Abatacept Shows Scant Effects on Lupus Nephritis

Furie R, Nicholls K, Cheng TT, Houssiau, et al., Efficacy and Safety of Abatacept in Lupus Nephritis: A Twelve-Month, Randomized, Double-Blind Study.Arthritis & Rheumatology. (2014) 66:379–389. DOI: 10.1002/art.38260

A year's treatment with intravenous abatacept resulted in few complete responses and failed to eliminate flares in patients with in active lupus nephritis (LN) -- but the drug did reduce key markers of disease activity, according to results of a multinational clinical trial.

A total of 298 patients with active class III or IV LN taking mycophenolate mofetil and/or glucocorticoids were randomly given placebo or treated for 3 months with intravenous abatacept -- either at the standard weight-tiered dose (about 10 mg/kg) or 30 mg/kg of abatacept, followed by the standard 30/10 mg weight-tiered dose.

A majority of the patients at the 85 study sites were women in their early 30s, mostly Asian or Caucasian.

Few treated patients (22% and 27% of each abatacept group) achieved a complete response at any time over the year, according to stringent standards adopted from American College of Rheumatology criteria: a urinary protein-to-creatinine ratio below 0.20 gm/gm, inactive urine sediment, and a normal estimated glomerular filtration rate (eGFR), or a decline of less than 25% from baseline.

Similar proportions of patients in the treatment groups experienced a complete clinical response. Only among those with nephrotic-range proteinuria (n=122) did abatacept produce a greater reduction than placebo in the mean urinary protein-to-creatinine ratio.

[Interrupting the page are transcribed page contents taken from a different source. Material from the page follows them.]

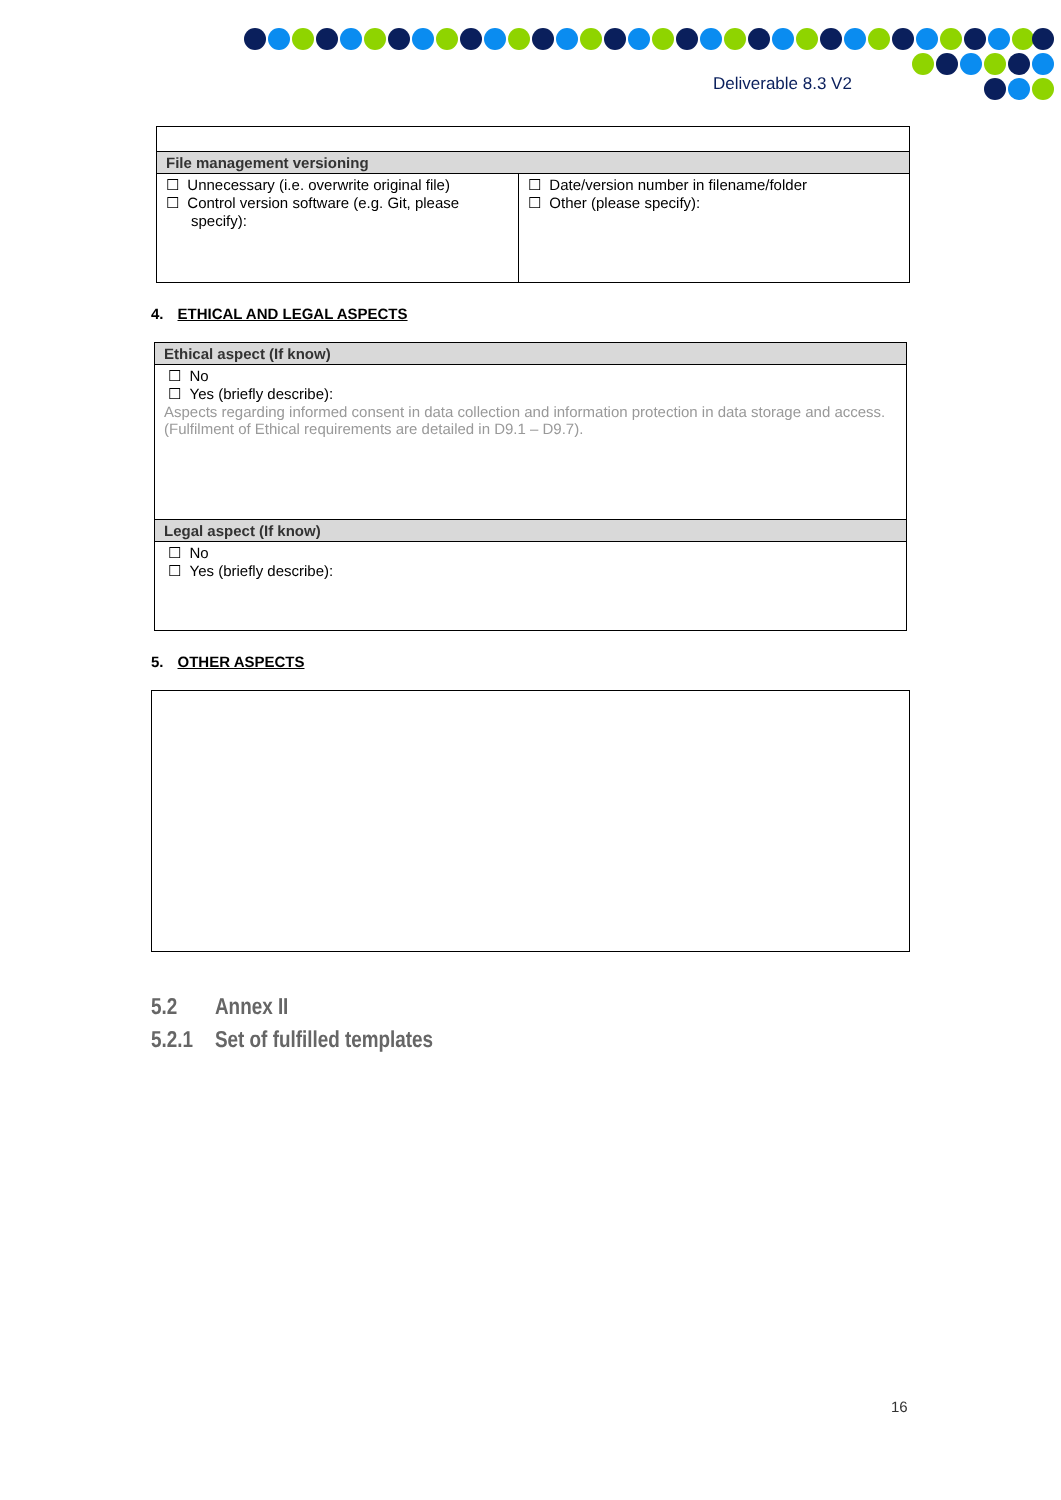Deliverable 8.3 V2
| File management versioning | |
| --- | --- |
| ☐ Unnecessary (i.e. overwrite original file) ☐ Control version software (e.g. Git, please specify): | ☐ Date/version number in filename/folder ☐ Other (please specify): |
4. ETHICAL AND LEGAL ASPECTS
| Ethical aspect (If know) |
| --- |
| ☐ No ☐ Yes (briefly describe): Aspects regarding informed consent in data collection and information protection in data storage and access. (Fulfilment of Ethical requirements are detailed in D9.1 – D9.7). |
| Legal aspect (If know) |
| ☐ No ☐ Yes (briefly describe): |
5. OTHER ASPECTS
5.2 Annex II
5.2.1 Set of fulfilled templates
16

Additionally, all patients experienced at least one moderate or severe flare (classed as British Isles Lupus Assessment Group [BILAG] B flares or BILAG A flares, respectively).

Abatacept did produce greater improvements from baseline levels of anti–double-stranded DNA antibodies, C3, and C4.

The drug was well tolerated with only a few adverse or serious adverse events, mostly gastroenteritis and herpes zoster.